Business Transformation

The future is not just coming, it’s already here. With the rapid pace of technological advancement, businesses are having to make major changes to keep up. Business transformation is the process of changing what kind of product or service a business provides, or the process of changing the way a business provides their product or service. The simplest example is a store moving to selling products online as well as – or even in place of – selling them in a traditional shop.

 

Transformation is essential, but may not be easy

In business, as in nature, survival depends on adapting to the changing environment. Companies which cannot evolve will eventually become extinct.
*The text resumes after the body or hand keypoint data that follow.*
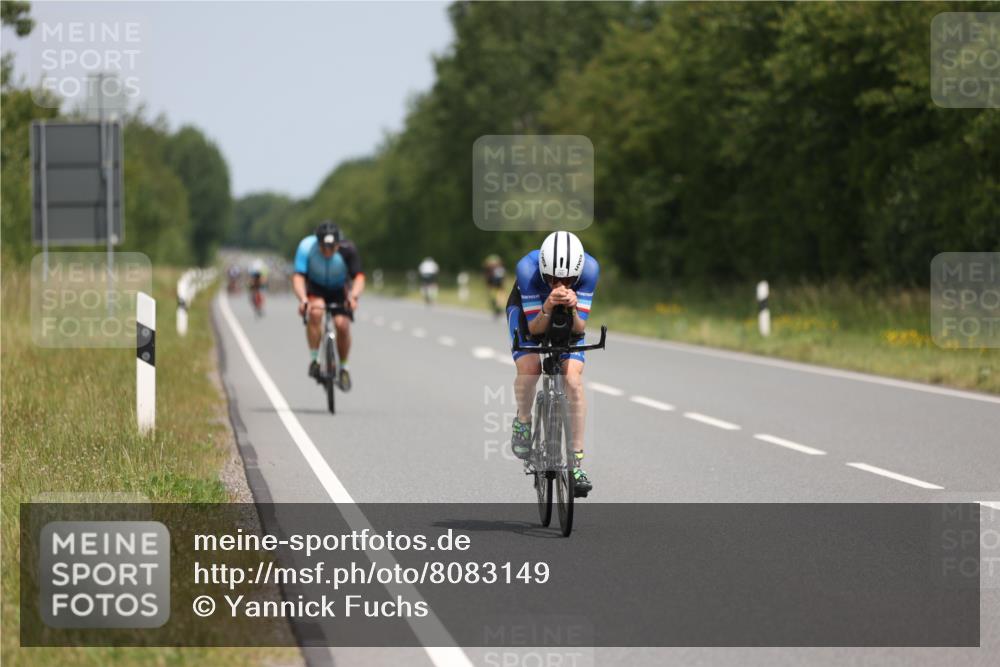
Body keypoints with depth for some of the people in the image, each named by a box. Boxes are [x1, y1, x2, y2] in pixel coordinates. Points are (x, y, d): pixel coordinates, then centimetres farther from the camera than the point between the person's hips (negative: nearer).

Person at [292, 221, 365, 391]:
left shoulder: (347, 250, -29)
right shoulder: (307, 247, -30)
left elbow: (358, 277, -32)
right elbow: (298, 277, -34)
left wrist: (353, 297, -52)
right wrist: (303, 299, -52)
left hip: (340, 290, 1)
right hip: (315, 288, -1)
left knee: (342, 324, -20)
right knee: (315, 311, -32)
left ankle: (343, 368, 4)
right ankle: (314, 360, -18)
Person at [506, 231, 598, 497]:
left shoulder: (589, 267, -34)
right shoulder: (528, 268, -37)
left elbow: (579, 328, -29)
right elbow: (534, 328, -31)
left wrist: (572, 308, -50)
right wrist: (547, 309, -51)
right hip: (528, 311, -1)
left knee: (574, 380, -17)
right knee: (529, 367, -27)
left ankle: (577, 462, -9)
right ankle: (523, 422, 5)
Kodak is an obvious example. Once the company was one of the biggest in the world, with a firm hold on the photography industry. However, when digital photography came along, Kodak didn’t change its business model. Although the company created the first digital camera, that was shelved because Kodak wanted to preserve its film sales. Unfortunately, other companies built digital cameras, and Kodak’s refusal to transform led to it going bankrupt.

 

Keeping up with the Joneses

To stay relevant, a business needs to monitor what’s going on in its industry, as well as in adjacent industries. Keeping an eye on both direct competitors, potential new competitors, and other businesses which aren’t in competition – but which could transform in ways that it would be useful to mimic – is important.
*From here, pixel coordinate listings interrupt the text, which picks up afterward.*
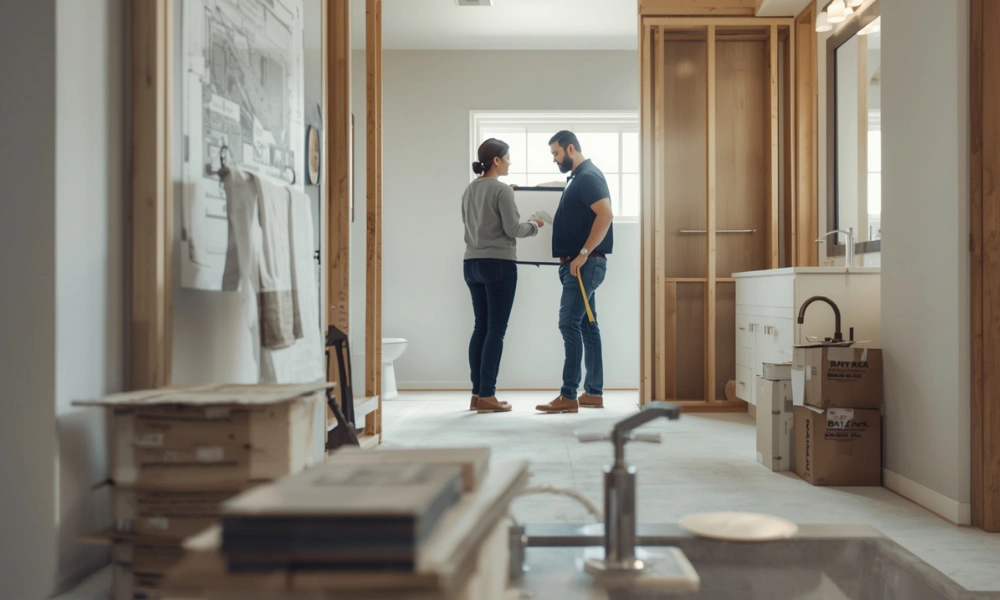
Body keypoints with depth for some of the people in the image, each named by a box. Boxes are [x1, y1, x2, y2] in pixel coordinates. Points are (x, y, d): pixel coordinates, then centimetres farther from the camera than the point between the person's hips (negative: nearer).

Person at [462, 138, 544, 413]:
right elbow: (512, 229, -13)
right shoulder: (502, 189, -12)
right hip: (499, 264, -8)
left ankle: (477, 394, 11)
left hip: (473, 263, 8)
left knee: (481, 327, 10)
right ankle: (487, 396, -2)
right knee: (495, 330, -3)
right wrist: (534, 225, 6)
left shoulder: (470, 189, 12)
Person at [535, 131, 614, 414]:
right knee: (586, 326, 10)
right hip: (578, 265, 10)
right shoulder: (577, 178, 18)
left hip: (585, 264, -10)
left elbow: (605, 215, -24)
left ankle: (569, 396, -9)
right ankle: (594, 392, 14)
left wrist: (583, 253, -25)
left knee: (570, 324, -11)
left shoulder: (589, 176, -12)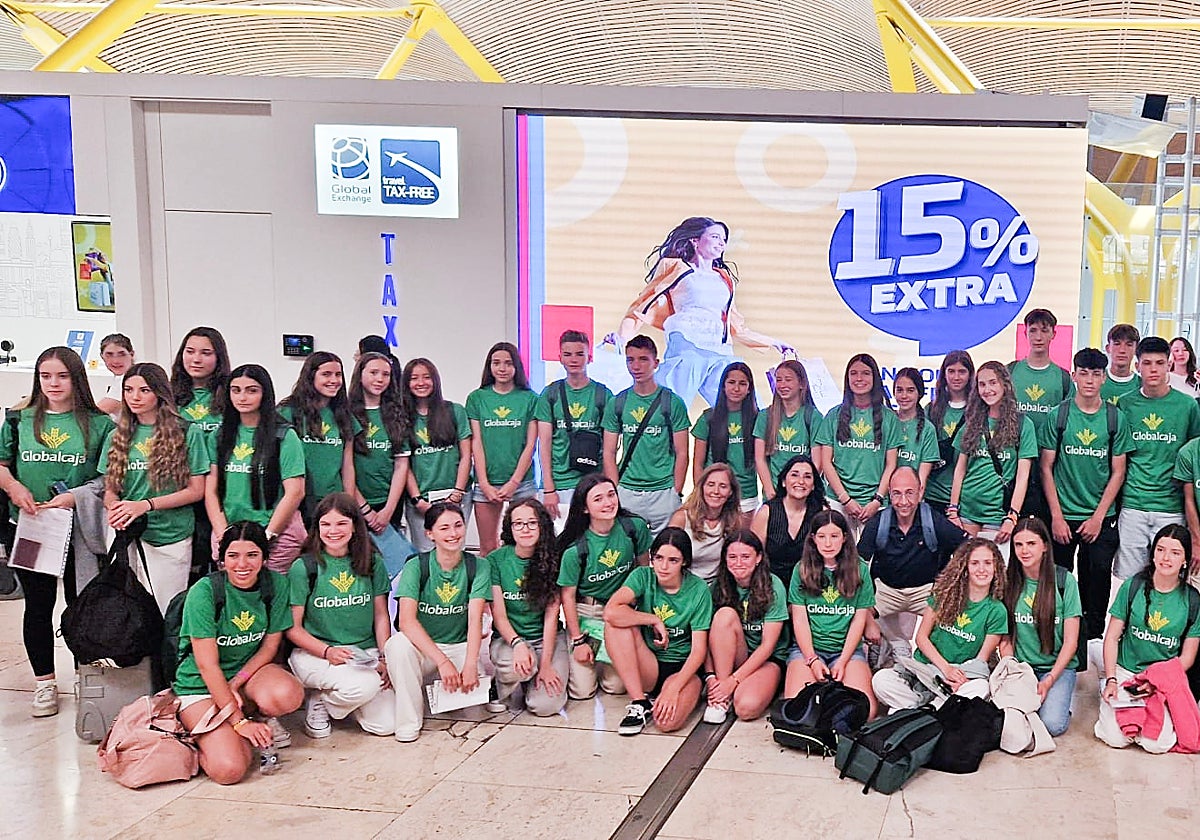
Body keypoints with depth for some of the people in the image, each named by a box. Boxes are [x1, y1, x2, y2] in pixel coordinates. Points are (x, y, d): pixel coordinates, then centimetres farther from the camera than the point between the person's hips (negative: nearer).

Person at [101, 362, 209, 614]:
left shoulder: (187, 433, 0)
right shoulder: (117, 437, 11)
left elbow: (196, 491, -3)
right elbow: (109, 489, 13)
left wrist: (146, 504, -12)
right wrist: (114, 508, -11)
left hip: (171, 539, -3)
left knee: (166, 615, 0)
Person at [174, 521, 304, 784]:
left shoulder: (275, 584, -7)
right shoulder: (203, 592, -19)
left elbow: (270, 646, 0)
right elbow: (207, 664, -20)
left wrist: (236, 684, -16)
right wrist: (239, 722, -22)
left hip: (249, 669, 3)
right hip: (200, 684, -3)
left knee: (288, 695, -34)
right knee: (229, 770, -26)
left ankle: (261, 717, 3)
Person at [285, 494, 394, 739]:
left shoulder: (373, 563, 5)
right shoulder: (303, 568, -6)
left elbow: (381, 617, 9)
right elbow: (292, 628, -5)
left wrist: (384, 659, -5)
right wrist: (328, 652, -19)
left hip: (365, 652, 4)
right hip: (314, 652, -4)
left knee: (386, 725, -12)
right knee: (365, 685, -33)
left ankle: (340, 698, 18)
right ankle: (318, 702, -1)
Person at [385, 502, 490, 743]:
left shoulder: (478, 566, -4)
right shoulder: (416, 566, -10)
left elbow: (475, 619, -14)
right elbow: (406, 620, -22)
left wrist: (470, 664, -30)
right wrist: (442, 661, -32)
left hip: (460, 647, 2)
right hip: (421, 647, -2)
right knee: (399, 643, -34)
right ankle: (408, 721, -18)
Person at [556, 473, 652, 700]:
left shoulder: (635, 527, -10)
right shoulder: (575, 549, -18)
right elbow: (567, 595, -8)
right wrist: (578, 640, -8)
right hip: (585, 614, -2)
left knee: (616, 686, -6)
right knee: (582, 691, -6)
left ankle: (601, 658, 26)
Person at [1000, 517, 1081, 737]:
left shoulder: (1064, 581, -3)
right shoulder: (1009, 582, 3)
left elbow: (1071, 641, -3)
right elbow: (1005, 639, 5)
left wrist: (1049, 680, -15)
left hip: (1058, 667, -2)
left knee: (1052, 725, -25)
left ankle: (1061, 696, 7)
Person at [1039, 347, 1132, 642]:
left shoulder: (1116, 418, 2)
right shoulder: (1059, 416, 0)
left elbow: (1118, 472, 3)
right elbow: (1046, 468, 1)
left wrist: (1098, 517, -5)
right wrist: (1056, 517, -5)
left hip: (1101, 518, 0)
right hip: (1063, 516, 0)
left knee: (1097, 580, 0)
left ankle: (1093, 638, 13)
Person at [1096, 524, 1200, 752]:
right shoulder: (1133, 586, -3)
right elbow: (1112, 637, 1)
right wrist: (1111, 680, -11)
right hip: (1125, 671, 0)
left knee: (1157, 743, -21)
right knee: (1116, 738, -21)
As technology converges, companies can become less specialized. A company could find itself being overtaken by another business which wasn’t even in the same industry until tech changes brought them together.

 

Listen to your customers

The key to business transformation is to transform in ways which bring more customers or entice existing customers to spend more. The key to that is to improve the customer experience without sacrificing quality of product or service.

A shop which lets the customer buy products online will usually be more successful than its brick-and-mortar competitor, simply because it is easier for the customer to buy online than going to a store.

The transformation may result in other benefits like reduced cost or greater efficiencies, and transformation can also occur primarily to take advantage of these. But a business which transforms to reduce cost but in turn makes the experience worse for the customer needs to be very sure that the cost savings will be worth the loss of custom.

 

Learning to innovate

Change and innovation comes more naturally and easily to some people and businesses than others. But it is possible to learn to innovate, by looking at other companies and consulting with experts.

Once a business has realized a need to transform, that transformation doesn’t have to be immediate or total. Transforming parts of a business can help to mitigate risks, while still allowing the business to keep up with the changes in its industry.

 

What does the future look like?

It can be scary to realize that an industry is changing to the extent that any business transformation will essentially mean the end of the business in its current iteration. An industry may change so much as to be unrecognizable, or it may not exist at all in the future.

This leads to companies resisting transformation, determined to maintain the status quo rather than change so fundamentally. However, that does not guarantee the survival of a business or even industry either. Refusal to change results in a business becoming as obsolete as Kodak film in a digital photography world.

 

By being proactive a business can manage the hazards of transformation, and can put itself in a position to shape the direction its industry takes, rather than being forced to play catch-up. However, there are no guarantees – any transformation requires the courage to change and take on the risks associated with moving into the future.